Yah, that might not be a popular view here, but popularity among a very vocal group of conservatives isn't a life goal of mine.
Alpo, I think the issue people are complaining most about is that, it's "**** happens" when the EPA does it, and it's huge fines and lost licenses when a business does it. The EPA is supposed to protect our environment from the poopy Capitalists. Who the hell will protect us from the EPA?
That makes it NOT "**** happens". If capitalists ****ing up our environment is important enough that we create a whole regulation scheme to prevent it, then there should be consequences when the preventers **** it up. I don't know what the consequences should be. Can't fine them. It's not MY fault they ****ed up. I shouldn't have to pay for it. Probably at least some high level people should lose their cushy jobs.
Awww crap... I'm about to agree with mrj... (gasp)
mrj, you must remember, it's ONLY ranchers , farmers and Navajos... right? (note my sarcasm).
Alpo - you need to eat your own dog food, sir.
If it's a crisis when industry does it, it's a crisis when the EPA does it. Heads should roll in both cases, at least somewhat even handedly.
I don't think the EPA is blameless. And they overreach in many many areas. As to this incident, particularly, S*** happens. It probably won't be the last sludge dam breech in the high country. I used to live about 10 miles from the government's plutonium trigger plant. And the Rocky Mountain Arsenal had all kinds of nasty biologic and chemical WMD's that polluted their site (ground and groundwater) outside of Denver. So, no, I don't think I hold the government blameless in a variety of circumstances.
I do think there are enough bad examples in industry that they need oversight. The arguments here are to deflect away from that role by examining government failures. It doesn't solve the basic problem which is that industry needs to be as green as it can. Shipping the problem overseas to put the lives of the population and employees in jeopardy "over there" isn't the answer. Industry self-regulation has worked in some/many circumstances. Not in all.
So, some balance needs to be set between the idea that capitalists, acting in their own interests, will do the right thing for the environment and the communities in which these businesses operate. A license to do business not a lifetime exemption to seek a profit at the expense of killing your neighbors.
At long last, reason pokes through.
No one is saying free reign to pollute should be how it's done.
However, I would just point out that this particular mine was said in the news reports to have been closed over a century ago, long before there even was such a thing as an EPA or much (if any) in the way of regulations.
If those news reports about when it closed are accurate, it's mighty tough to pin this on a rogue mine flouting environmental regulations.
Did the EPA do it on purpose?
Yes, that letter to the editor about the EPA was published « » Local News
many people say the mine did not have to be cleaned, that it was under control; but the EPA rushed in
Did The EPA Intentionally Poison Animas River To Secure SuperFund Money?
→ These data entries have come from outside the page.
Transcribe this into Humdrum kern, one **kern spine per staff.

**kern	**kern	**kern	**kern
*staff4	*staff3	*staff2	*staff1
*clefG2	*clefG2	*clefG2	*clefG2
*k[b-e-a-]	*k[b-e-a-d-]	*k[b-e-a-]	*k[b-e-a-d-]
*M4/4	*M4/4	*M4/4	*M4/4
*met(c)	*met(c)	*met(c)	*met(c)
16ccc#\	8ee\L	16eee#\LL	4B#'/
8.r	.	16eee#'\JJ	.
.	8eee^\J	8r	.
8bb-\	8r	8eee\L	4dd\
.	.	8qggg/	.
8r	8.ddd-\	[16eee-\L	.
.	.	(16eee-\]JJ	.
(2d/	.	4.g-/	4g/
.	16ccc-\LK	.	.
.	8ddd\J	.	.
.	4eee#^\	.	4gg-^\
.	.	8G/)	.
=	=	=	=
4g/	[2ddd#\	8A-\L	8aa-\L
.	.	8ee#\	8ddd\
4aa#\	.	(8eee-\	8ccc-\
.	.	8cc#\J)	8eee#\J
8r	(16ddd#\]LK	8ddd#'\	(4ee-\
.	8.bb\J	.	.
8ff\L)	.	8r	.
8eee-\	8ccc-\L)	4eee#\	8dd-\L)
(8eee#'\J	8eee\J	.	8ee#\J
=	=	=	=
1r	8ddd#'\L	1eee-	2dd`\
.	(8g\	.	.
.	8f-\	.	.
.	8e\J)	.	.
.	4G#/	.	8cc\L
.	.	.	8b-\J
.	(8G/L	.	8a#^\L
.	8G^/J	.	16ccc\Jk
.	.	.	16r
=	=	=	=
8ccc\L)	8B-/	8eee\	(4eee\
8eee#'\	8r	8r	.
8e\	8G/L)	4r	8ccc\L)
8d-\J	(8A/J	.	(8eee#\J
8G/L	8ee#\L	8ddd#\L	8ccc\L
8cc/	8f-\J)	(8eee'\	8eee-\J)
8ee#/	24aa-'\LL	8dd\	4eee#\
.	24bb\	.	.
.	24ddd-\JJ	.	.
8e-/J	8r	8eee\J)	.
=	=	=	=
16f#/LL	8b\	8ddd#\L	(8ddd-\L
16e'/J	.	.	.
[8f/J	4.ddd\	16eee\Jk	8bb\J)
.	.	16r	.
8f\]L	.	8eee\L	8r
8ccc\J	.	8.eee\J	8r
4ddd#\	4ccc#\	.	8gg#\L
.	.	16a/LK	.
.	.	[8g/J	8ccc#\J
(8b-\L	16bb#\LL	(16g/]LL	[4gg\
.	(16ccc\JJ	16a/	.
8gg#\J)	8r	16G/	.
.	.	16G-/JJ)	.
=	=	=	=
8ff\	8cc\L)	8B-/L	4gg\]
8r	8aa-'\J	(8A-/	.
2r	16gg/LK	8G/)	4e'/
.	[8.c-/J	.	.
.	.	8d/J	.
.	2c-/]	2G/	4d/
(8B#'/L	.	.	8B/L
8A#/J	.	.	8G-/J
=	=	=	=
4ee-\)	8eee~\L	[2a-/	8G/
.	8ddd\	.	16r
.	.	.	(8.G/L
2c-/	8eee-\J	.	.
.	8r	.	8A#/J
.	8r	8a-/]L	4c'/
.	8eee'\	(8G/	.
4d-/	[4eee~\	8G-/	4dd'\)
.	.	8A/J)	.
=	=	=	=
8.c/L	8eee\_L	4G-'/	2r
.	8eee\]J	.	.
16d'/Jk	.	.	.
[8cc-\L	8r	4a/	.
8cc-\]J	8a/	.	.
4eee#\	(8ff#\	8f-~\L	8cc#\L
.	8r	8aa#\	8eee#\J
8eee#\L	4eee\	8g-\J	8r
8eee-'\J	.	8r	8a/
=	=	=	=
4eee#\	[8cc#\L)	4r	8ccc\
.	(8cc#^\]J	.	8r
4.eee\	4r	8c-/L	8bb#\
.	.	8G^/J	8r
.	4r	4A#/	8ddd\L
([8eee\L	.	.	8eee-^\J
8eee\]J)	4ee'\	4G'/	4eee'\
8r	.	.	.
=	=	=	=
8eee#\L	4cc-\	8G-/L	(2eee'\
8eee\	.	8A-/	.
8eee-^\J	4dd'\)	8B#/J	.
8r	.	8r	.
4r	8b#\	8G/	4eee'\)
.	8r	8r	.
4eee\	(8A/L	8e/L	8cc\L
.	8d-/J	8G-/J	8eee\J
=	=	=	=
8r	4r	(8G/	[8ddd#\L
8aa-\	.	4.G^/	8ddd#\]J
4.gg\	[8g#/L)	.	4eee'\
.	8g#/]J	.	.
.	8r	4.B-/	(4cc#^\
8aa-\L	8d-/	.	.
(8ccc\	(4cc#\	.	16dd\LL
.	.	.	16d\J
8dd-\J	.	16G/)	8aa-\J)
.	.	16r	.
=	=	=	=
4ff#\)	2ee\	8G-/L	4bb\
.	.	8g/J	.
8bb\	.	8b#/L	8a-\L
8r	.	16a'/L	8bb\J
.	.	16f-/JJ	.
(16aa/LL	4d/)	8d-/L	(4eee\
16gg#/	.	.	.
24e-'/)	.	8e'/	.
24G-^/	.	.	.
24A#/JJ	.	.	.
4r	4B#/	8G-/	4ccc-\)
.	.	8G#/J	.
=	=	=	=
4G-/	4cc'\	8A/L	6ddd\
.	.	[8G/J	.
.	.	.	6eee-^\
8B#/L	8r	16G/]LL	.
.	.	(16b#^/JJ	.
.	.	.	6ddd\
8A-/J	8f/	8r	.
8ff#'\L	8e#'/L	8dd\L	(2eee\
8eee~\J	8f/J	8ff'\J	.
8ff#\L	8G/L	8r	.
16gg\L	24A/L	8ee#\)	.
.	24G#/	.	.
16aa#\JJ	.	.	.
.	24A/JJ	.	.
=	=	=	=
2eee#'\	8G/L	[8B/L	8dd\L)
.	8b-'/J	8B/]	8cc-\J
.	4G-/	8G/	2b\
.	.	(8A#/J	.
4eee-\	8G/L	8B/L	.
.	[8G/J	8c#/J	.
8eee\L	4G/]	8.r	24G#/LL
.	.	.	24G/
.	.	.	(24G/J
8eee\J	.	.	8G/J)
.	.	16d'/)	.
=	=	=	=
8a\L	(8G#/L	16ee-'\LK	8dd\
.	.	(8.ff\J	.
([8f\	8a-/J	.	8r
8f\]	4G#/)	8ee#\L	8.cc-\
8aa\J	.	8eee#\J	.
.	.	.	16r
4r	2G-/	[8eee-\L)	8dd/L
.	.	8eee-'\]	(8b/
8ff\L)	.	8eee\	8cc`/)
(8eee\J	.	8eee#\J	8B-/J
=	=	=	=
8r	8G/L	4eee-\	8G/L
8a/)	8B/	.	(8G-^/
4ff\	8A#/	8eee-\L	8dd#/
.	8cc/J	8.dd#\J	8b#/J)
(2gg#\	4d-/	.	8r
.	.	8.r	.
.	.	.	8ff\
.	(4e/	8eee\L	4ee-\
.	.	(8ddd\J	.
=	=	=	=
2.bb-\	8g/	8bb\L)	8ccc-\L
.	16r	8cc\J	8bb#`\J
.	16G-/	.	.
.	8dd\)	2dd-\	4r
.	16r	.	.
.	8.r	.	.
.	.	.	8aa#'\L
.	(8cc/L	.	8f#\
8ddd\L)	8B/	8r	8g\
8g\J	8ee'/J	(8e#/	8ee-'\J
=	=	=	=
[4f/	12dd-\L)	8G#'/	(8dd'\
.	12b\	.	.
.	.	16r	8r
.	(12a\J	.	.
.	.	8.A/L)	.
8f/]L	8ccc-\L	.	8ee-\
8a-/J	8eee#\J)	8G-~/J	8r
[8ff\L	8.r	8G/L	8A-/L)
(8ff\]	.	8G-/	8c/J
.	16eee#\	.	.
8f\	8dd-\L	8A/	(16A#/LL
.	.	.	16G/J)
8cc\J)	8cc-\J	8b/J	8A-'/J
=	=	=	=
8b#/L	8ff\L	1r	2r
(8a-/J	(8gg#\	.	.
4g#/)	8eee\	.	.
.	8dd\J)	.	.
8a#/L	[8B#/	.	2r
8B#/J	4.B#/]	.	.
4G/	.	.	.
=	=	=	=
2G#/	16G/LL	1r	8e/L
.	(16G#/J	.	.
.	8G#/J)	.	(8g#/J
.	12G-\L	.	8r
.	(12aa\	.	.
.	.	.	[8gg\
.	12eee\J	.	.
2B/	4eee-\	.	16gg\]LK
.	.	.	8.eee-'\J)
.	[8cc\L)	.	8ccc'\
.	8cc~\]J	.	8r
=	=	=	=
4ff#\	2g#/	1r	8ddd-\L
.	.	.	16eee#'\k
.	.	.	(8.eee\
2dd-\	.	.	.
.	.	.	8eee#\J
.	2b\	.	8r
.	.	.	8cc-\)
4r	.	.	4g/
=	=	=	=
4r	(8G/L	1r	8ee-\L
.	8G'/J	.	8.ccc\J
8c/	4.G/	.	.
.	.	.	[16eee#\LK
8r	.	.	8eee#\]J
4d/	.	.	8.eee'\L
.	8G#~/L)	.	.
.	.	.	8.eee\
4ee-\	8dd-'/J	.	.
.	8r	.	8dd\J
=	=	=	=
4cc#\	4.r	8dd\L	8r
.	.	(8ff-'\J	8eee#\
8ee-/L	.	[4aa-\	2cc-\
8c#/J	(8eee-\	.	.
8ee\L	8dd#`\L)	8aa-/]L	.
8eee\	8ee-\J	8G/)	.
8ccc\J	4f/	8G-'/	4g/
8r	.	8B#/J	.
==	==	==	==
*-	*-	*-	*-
Long before the accident, mines in the Silverton area that were first developed in the late 1800s had been releasing steady streams of contaminated wastewater into area creeks, leaving some of them virtually lifeless. No fish swim where the runoff from the Gold King mine flows into Cement Creek and the upper reaches of the Animas River, which in turn feeds the San Juan River.One week after the spill, the EPA said runoff had returned to its normal levels of about 213 gallons per minute. Agency cleanup crews hastily built a series of four sedimentation ponds, bulldozing mounds of earth and covering pits in plastic, to clean the runoff from the mine before it drains into the creek.
The agency said Wednesday that the ponds were reducing acidity and dissolved metals and that the runoff is now cleaner than it was before the spill. The ponds brimmed with yellow-tinted runoff outside the old mine, located 11,300 feet high in the Rocky Mountains.